Many people believe high tech stocks are volatile because technology is hard to understand or predict. I disagree. They are volatility because executives want cheap options. Executives of high tech companies are incentivized to create volatility in their stock prices so that they can take advantage of options back dating. The process is simple. Release bad news, make the stock go down, grant yourself options. Release good news, make the stock go up, exercise your options. Think about it. This is free money. If you were awarding yourself options, why not create volatility? If Microsoft stock stayed at the same price all the time, then how would a Microsoft executive make money?

When executives know they can get away with spring loading and backdating, investors lose money and suffer from inefficient markets.

Why does volatility benefit executives? Why do investors lose?

Volatility benefits executives by allowing executives to grant themselves cheap options. It's that simple. When a stock is mispriced due to misinformation in the markets, high tech executives are implicitly stealing from shareholders who paid a fair price for their stock. They are granting themselves stock at a discount to fair value. In any rational sense of the word, this is theft. The list of high tech companies that are back dating offenders is very long. Calpers sent letters to some of the best known companies in Silicon Valley regarding backdating.
Affiliated Computer Services Inc, Altera Corp, American Tower Corporation, Analog Devices Inc, Brooks Automation Inc, Caremark Rx Inc, Comverse Technology, F5 Networks Inc, Jabil Circuit, KLA-Tencor Corp, Maxim Integrated Products, McAfee Inc, Meade Instruments Corp, Medarex Inc, Openwave Systems, Power Integrations Inc, RSA Security, SafeNet Inc, Semtech Corporation, Sepracor Inc, Sycamore Networks (Nasdaq SCMR), Trident Microsystems (Nasdaq TRID), UnitedHealth Group Inc, and Vitesse Semiconductor (Nasdaq VTSS).
The Cure
When all is said and done, options do not align the interests of managers with shareholders.
Options incentivize managers to create extreme deviations between price and value of a company's stock, so that managers can benefit from a stock's recovery to fair value. In order to cure this problem, a solution must be implemented that makes options backdating and spring loading crimes with steep penalties. I propose the following 3 steps to be taken retroactively on perpetrators of backdating and spring loading.

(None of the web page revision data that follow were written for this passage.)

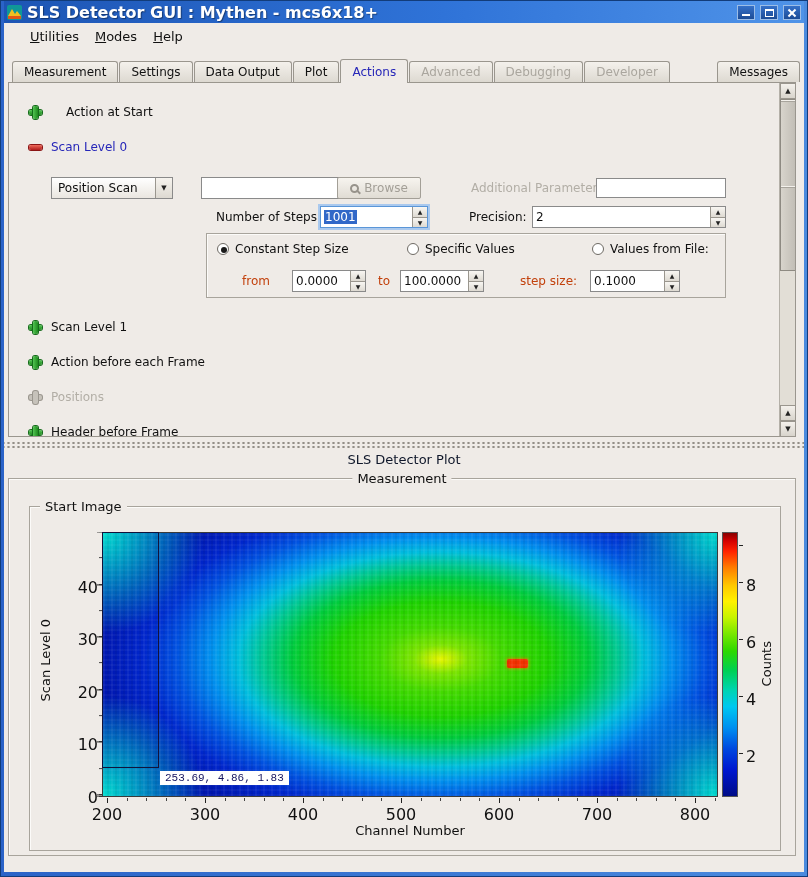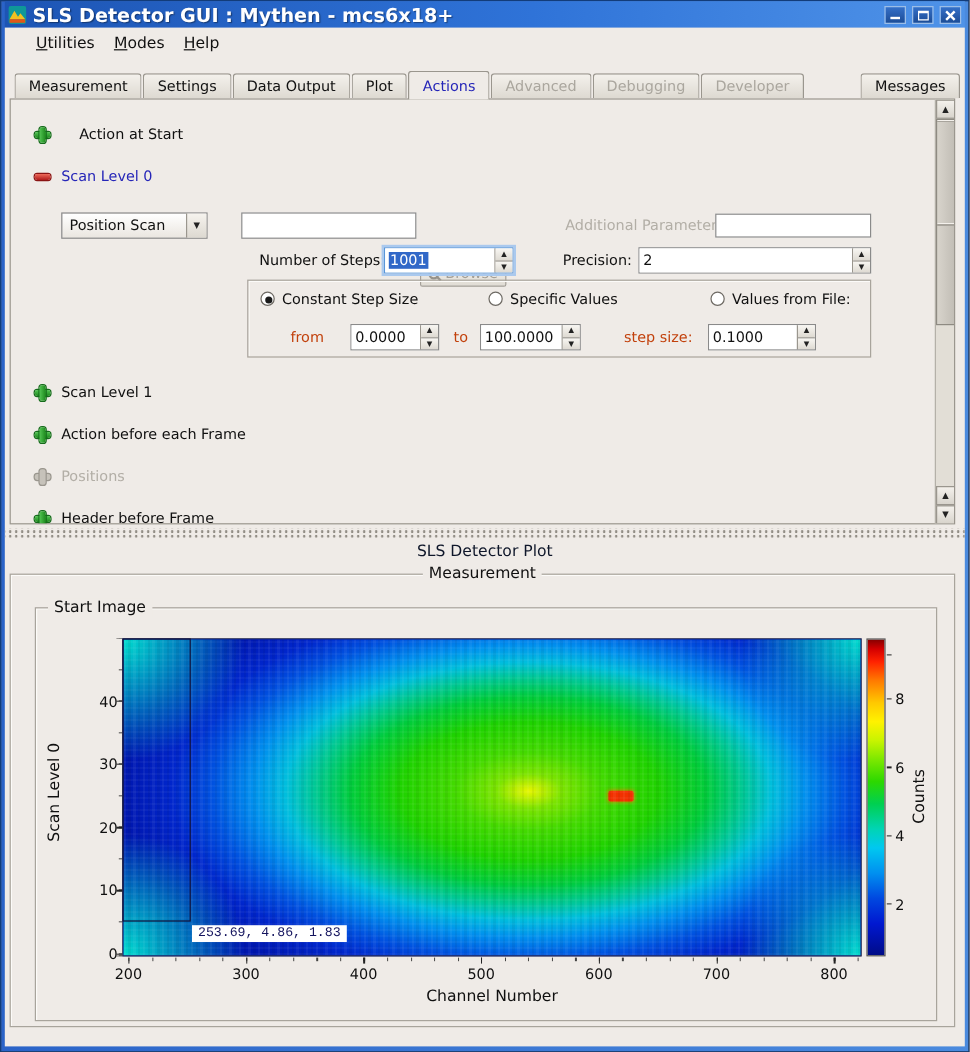--- a/index.html
+++ b/index.html
@@ -194,7 +194,7 @@
         <span class="combo-arrow">▼</span>
       </div>
       <input class="tin" style="left: 192px; top: 94px; width: 146px;" value="">
-      <div class="btn disabled" style="left:341px; top:94px; width:72px;margin-top:40px;">
+      <div class="btn disabled" style="left:328px; top:94px; width:84px;">
         <span class="mag"></span>
         <span>Browse</span>
       </div>

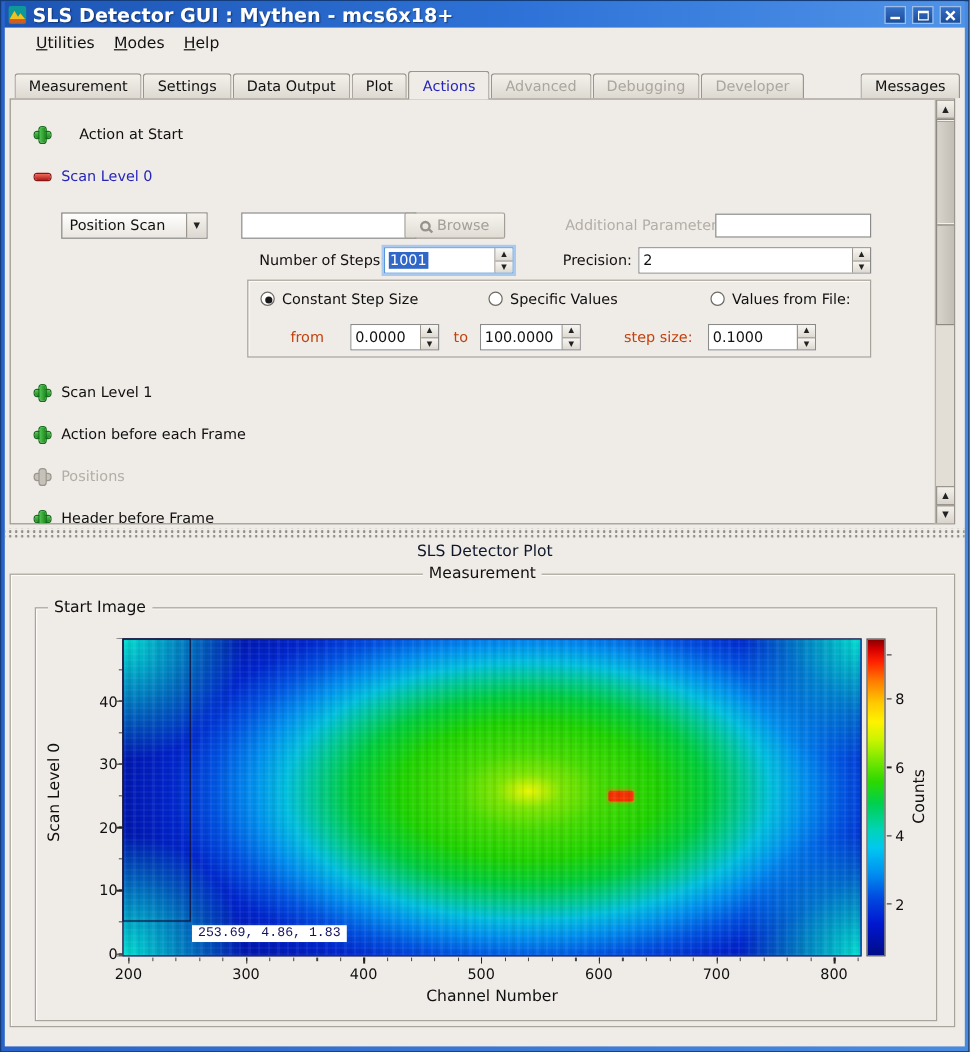--- a/index.html
+++ b/index.html
@@ -114,7 +114,7 @@
   .zoomrect { position:absolute; left:72px; top:25px; width:57px; height:236px; border:1px solid #12123a; z-index:4; }
   .tooltip { position:absolute; left:130px; top:264px; background:#fff; color:#14145e; font-size:11px;
              padding:1px 5px; z-index:5; white-space:nowrap;font-family:Liberation Mono, monospace; }
-  .ticklab { position:absolute; font-size:12px; color:#101010; }
+  .ticklab { position:absolute; font-size:16px; color:#101010; }
   .xmaj { position:absolute; left:72px; top:291px; width:616px; height:5px;
           background:repeating-linear-gradient(90deg,#222 0 1px, transparent 1px 98px); background-position:5px 0; }
   .xmin { position:absolute; left:72px; top:291px; width:616px; height:3px;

1) Fine CEOs and board members of companies who approve back-dated stock options grants. The source of the problem of backdating is oftentimes the lack of board control over the compensation process or board members and executives turning a blind eye on the process. Nailing the source will cure the problem. While recent improvements in financial securities law like Sarbanes Oxley have placed stricter guidelines around public reporting companies, Sarbanes Oxley only requires CEOs and CFOs to sign off on the the accuracy of their financial reports and financial controls, not the integrity of their compensation programs. A law similar to Sarbanes Oxley should be created to create standards around companies that are granting executive stock options.

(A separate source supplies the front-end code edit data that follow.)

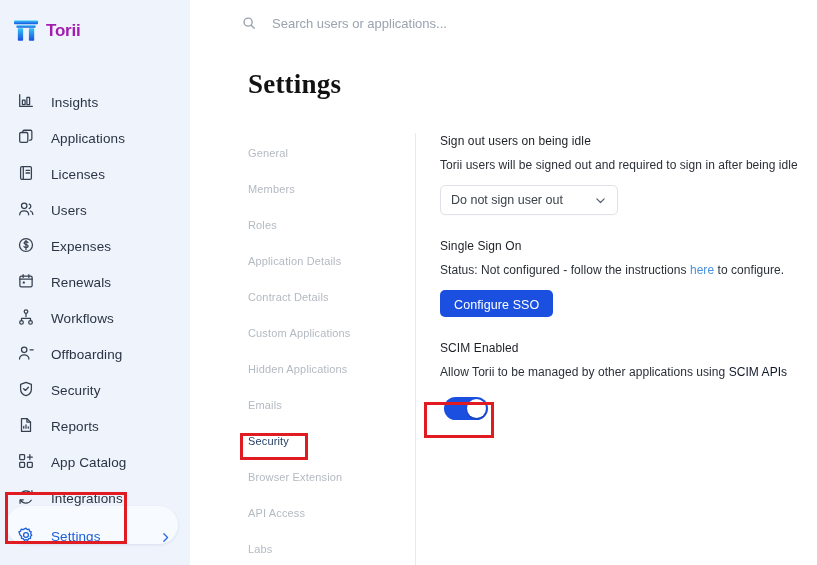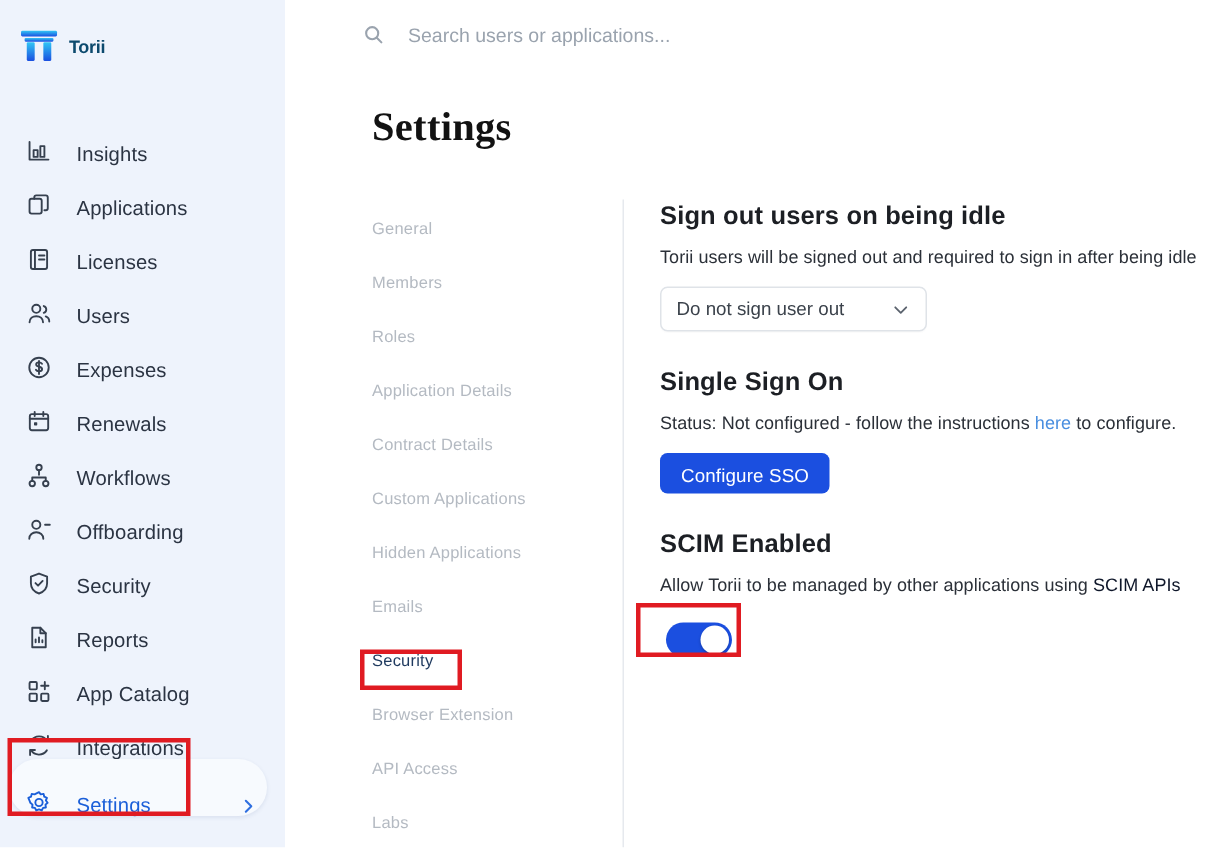--- a/index.html
+++ b/index.html
@@ -40,9 +40,9 @@
   }
   .brand-logo { width: 25px; height: 22px; display: block; }
   .brand-name {
-    font-size: 12px;
+    font-size: 17px;
     font-weight: bold;
-    color: #0c4a6e;
+    color: #a21caf;
     letter-spacing: -0.2px;
   }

2) Fine the grant recipients treble (3x) the value of the options granteed. Make recipients disgorge not only the options granted but 3X the value of the grant. This will reinforce a corporate ethic that alerts executives to the fact that employees work for shareholders and not the other way around. They serve at the pleasure of shareholders.

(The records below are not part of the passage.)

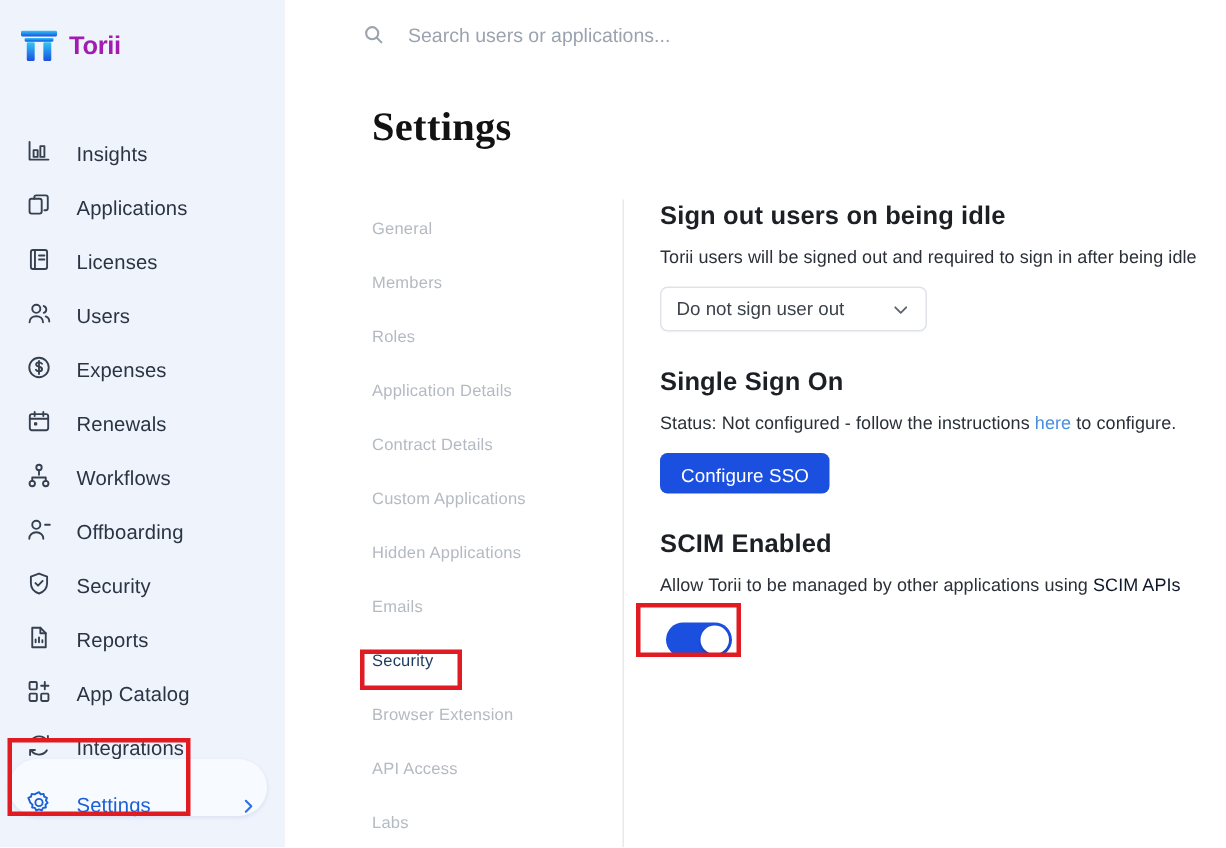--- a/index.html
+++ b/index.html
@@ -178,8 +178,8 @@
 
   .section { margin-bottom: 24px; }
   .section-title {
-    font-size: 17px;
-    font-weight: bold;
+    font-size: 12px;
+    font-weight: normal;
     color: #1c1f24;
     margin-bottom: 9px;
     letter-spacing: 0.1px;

3) Set strict federal sentencing guidelines around options backdating. When the laws are clearly set, there is no way to dispute that someone is breaking the law. When insiders act on their on behalf to benefit themselves using material non public information, it is insider trading. Backdating is insider trading.

Shareholders and investor have a duty to protect their rights. When simple insider trading laws are not strictly enforced by organizations like the SEC, the government has failed to protect shareholders and investors who lose their hard earned money. We are in an era where the value of information has increased so significantly that backdating and spring loading must be eradicated.